The last value you need to find is the authority url. In case of Cognito you can create it with the following template.

https://cognito-idp.<COGNITO_REGION>.amazonaws.com/<COGNITO_USER_POOL_ID>
# example
https://cognito-idp.us-east-1.amazonaws.com/us-east-1_AB12ZQfCb

For other OIDC providers we require the URL that hosts the .well-known/openid-configuration file of your provider.

Callback URLs

The Portal requires specific callback URLs allowed by Cognito. These are necessary for both local development and production deployment. Ensure the following URLs are in your allowed sign-out callback list:

For local development:

http://localhost:3000/
http://localhost:3000/logout/
http://localhost:5050/
http://localhost:5050/api/auth/device/callback/

For production (HOST is the CNAME of your application — the DNS record that maps the alias name of your application to it’s true or canonical domain name):

https://<HOST>/
https://<HOST>/api/auth/device/callback/
https://<HOST>/logout/

The following list needs to be added to the allowed sign-out callback list.

http://localhost:3000/logout/ # For local development
https://<HOST>/logout/

Integrating OIDC Locally / Docker Integration

Backend

When running the portal locally, most of the integration of external services happens in a .env configuration file.
Running docker compose up uses .env.docker by default. If you want to build your dockers locally for deploying, you need to create a .env file in the root of the project. Please refer to the README in backend/ for further explanation.

Make sure the following configuration values are present in the .env file used in your Docker deployment pipeline. The values can be derived from your Cognito user pool as explained above.

OIDC_CLIENT_ID=<ID> # Cognito Client ID
OIDC_CLIENT_SECRET=<SECRET> # Cognito client secret
OIDC_AUTHORITY=<AUTH_URL>
OIDC_REDIRECT_URI=http://localhost:3000/,http://localhost:8080/ # For local dev
OIDC_DISABLED=false

Frontend

The frontend docker used when running locally or when executing npm dev uses a config.js file. Please refer to the README in frontend/ for further explanation on how to set this up. The file should contain the following code:

const config = (() => {
return {
API_BASE_URL: "http://localhost:5050",
OIDC_DISABLED: false,
OIDC_CLIENT_ID: "<CLIENT_ID>",
OIDC_CLIENT_SECRET: "<CLIENT_SECRET>",
OIDC_AUTHORITY: "<AUTH_URL>",
OIDC_REDIRECT_URI: "http://localhost:3000/",
OIDC_POST_LOGOUT_REDIRECT_URI: "http://localhost:3000/"
}
})();

Integrating OIDC in Your Production Installation

The easiest way to deploy portal in a production environment is through Helm. You can enable OIDC in Helm by passing the following configuration in the values.yaml file provided through Helm.

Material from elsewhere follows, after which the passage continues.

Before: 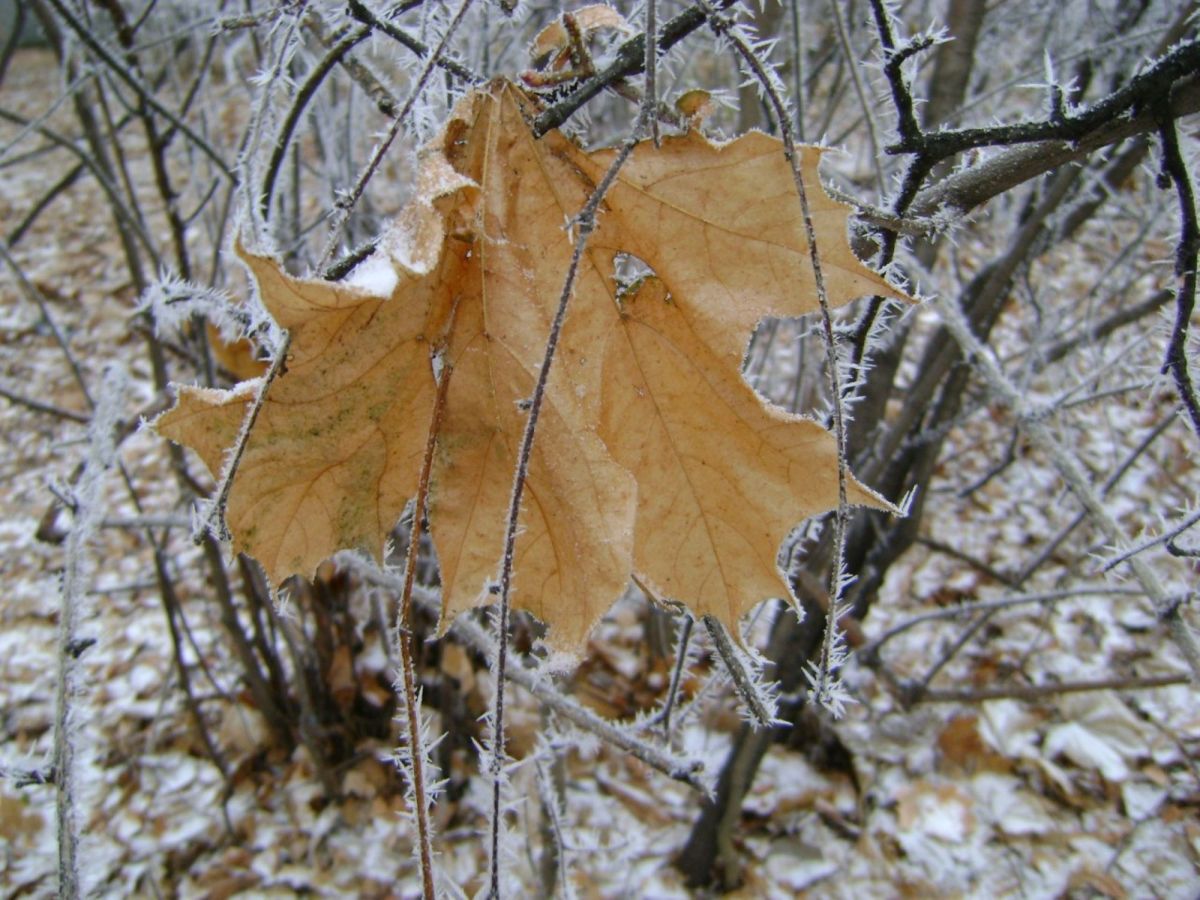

Make sure your values.yaml contains the following entries.

oidc:
disabled: false
client_id: <client_id>
client_secret: <client_secret>
authority: <auth_url>
redirect_uri: <host> #including trailing /

Conclusions

Setting up OIDC support for your Portal deployment is straightforward. Adjust the .env and config.local.js files for local development, or pass values in values.yaml for Helm installs.